:: WORK TASK ::
The records below are to be copied exactly, with every picture left out.

:: INPUT ::
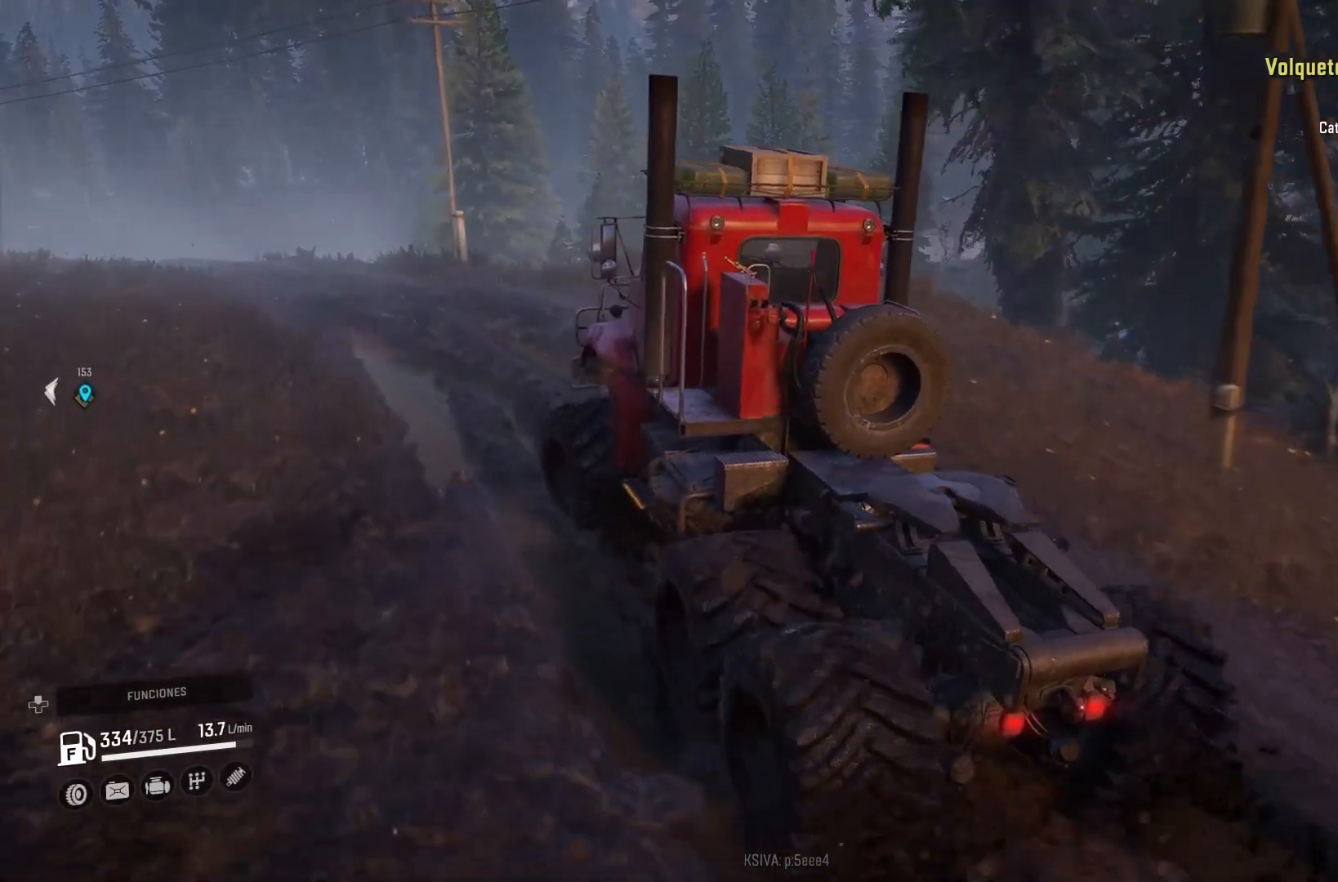
{"buttons": ["R2"], "left_stick": "up-left", "right_stick": "left", "events": [[167, "left_stick", "center"], [333, "right_stick", "left"], [433, "left_stick", "up-left"]]}
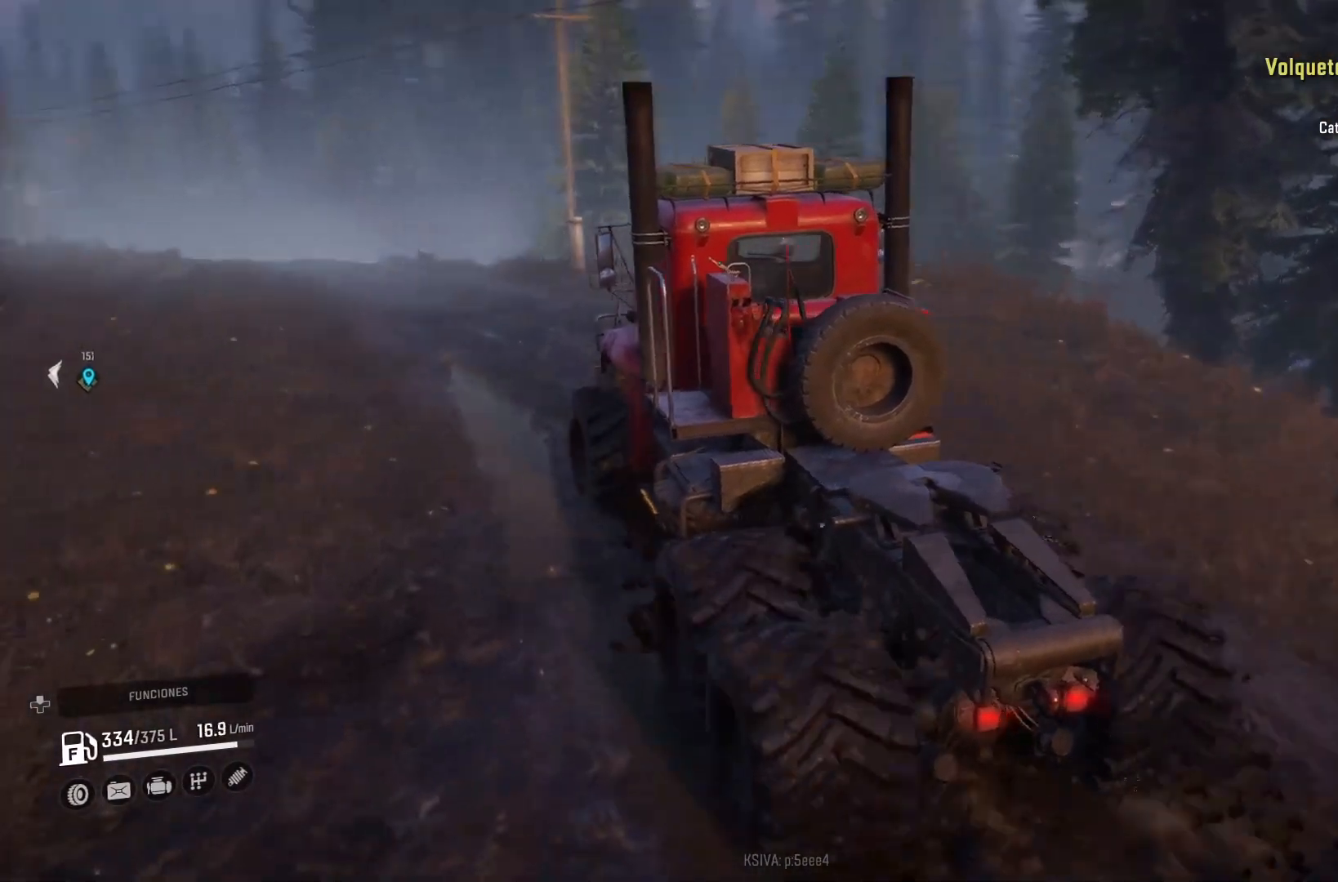
{"buttons": ["R2"], "left_stick": "center", "right_stick": "center", "events": [[233, "right_stick", "center"], [367, "left_stick", "center"]]}
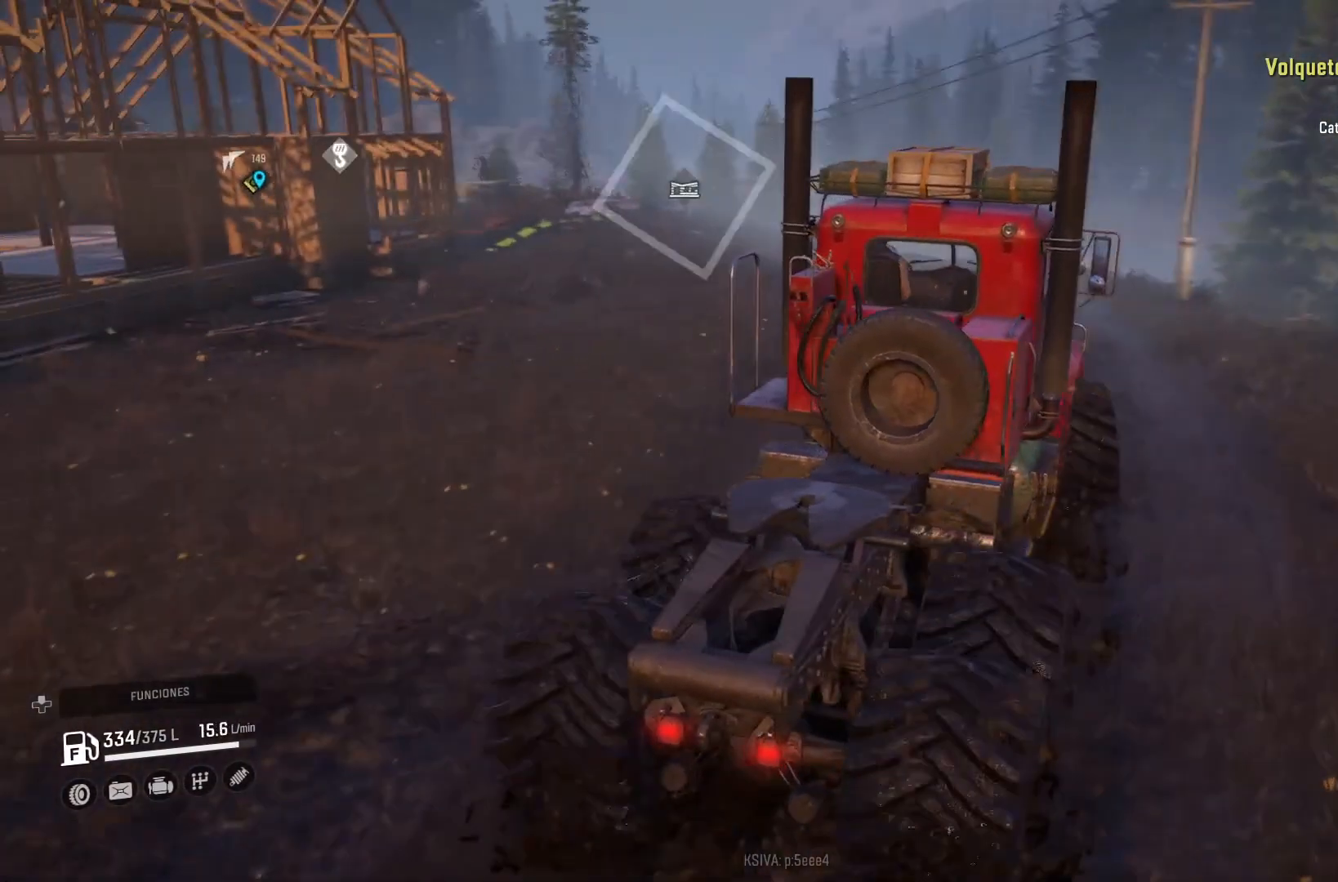
{"buttons": ["R2"], "left_stick": "center", "right_stick": "left", "events": [[467, "right_stick", "left"]]}
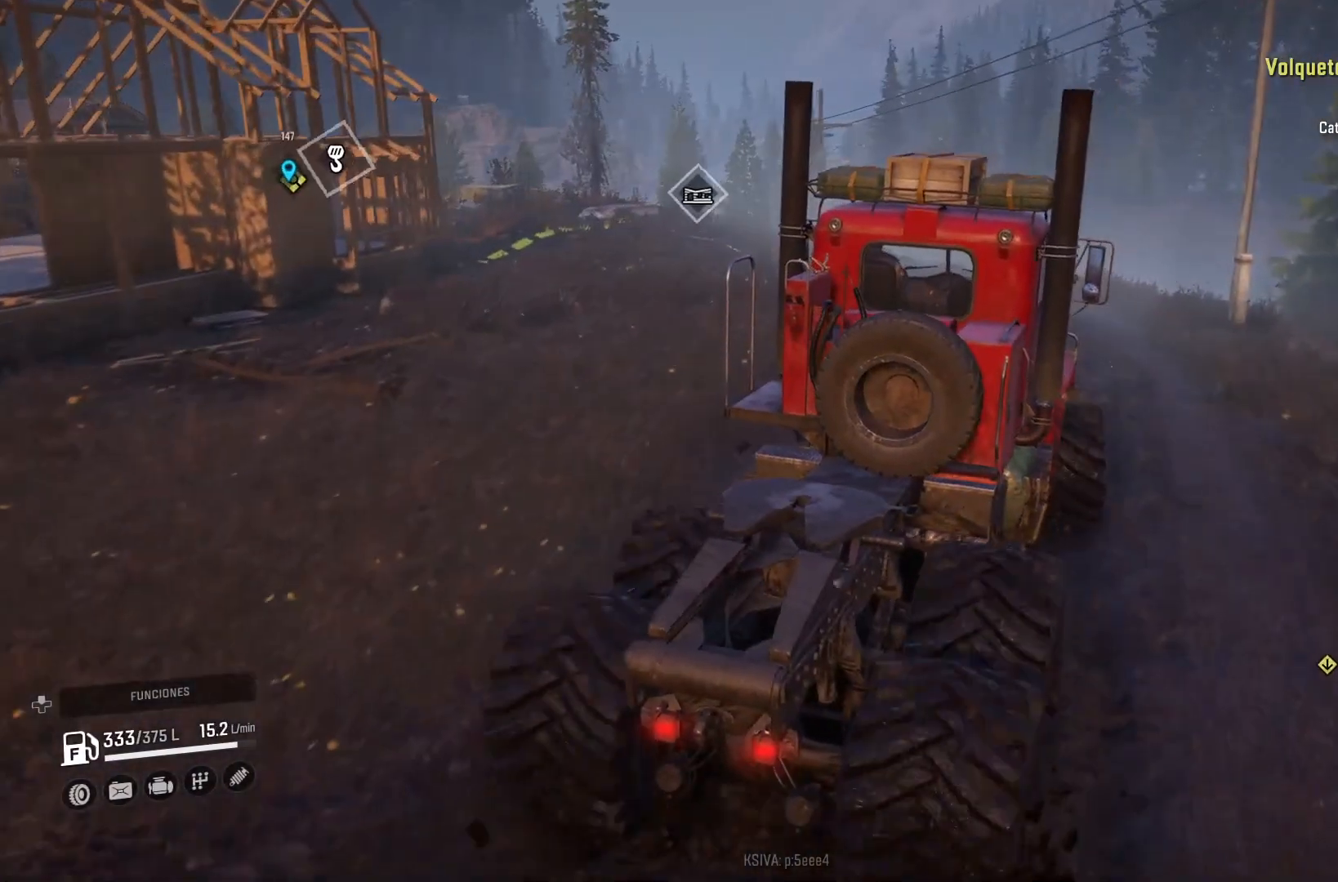
{"buttons": ["R2"], "left_stick": "up-left", "right_stick": "center", "events": [[300, "right_stick", "center"], [500, "left_stick", "up-left"]]}
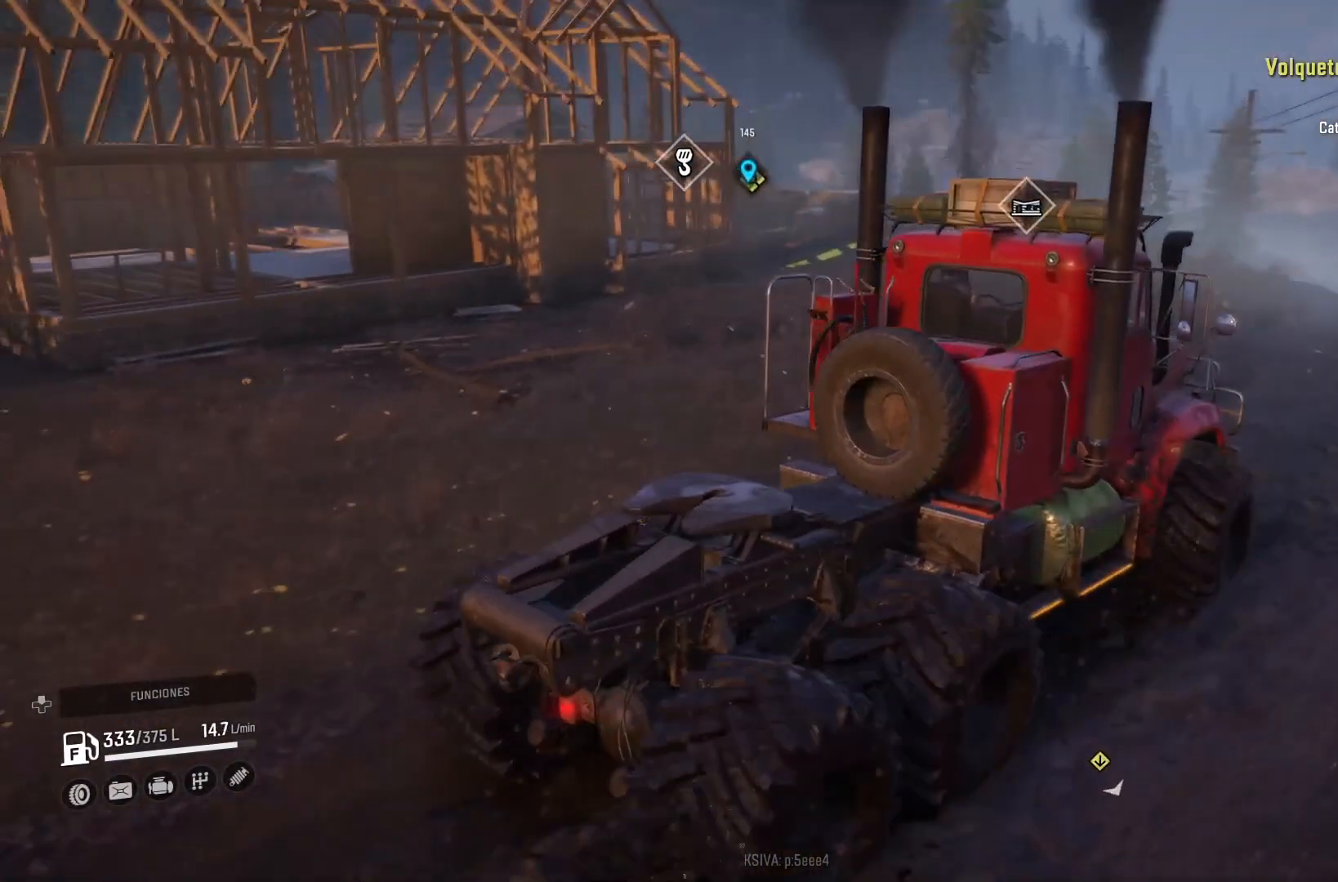
{"buttons": ["R2"], "left_stick": "center", "right_stick": "center", "events": [[167, "left_stick", "center"], [167, "right_stick", "down-right"], [400, "right_stick", "center"]]}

:: EXERCISE SOLUTION ::
{"buttons": ["R2"], "left_stick": "up-left", "right_stick": "left", "events": [[167, "left_stick", "center"], [333, "right_stick", "left"], [433, "left_stick", "up-left"]]}
{"buttons": ["R2"], "left_stick": "center", "right_stick": "center", "events": [[233, "right_stick", "center"], [367, "left_stick", "center"]]}
{"buttons": ["R2"], "left_stick": "center", "right_stick": "left", "events": [[467, "right_stick", "left"]]}
{"buttons": ["R2"], "left_stick": "up-left", "right_stick": "center", "events": [[300, "right_stick", "center"], [500, "left_stick", "up-left"]]}
{"buttons": ["R2"], "left_stick": "center", "right_stick": "center", "events": [[167, "left_stick", "center"], [167, "right_stick", "down-right"], [400, "right_stick", "center"]]}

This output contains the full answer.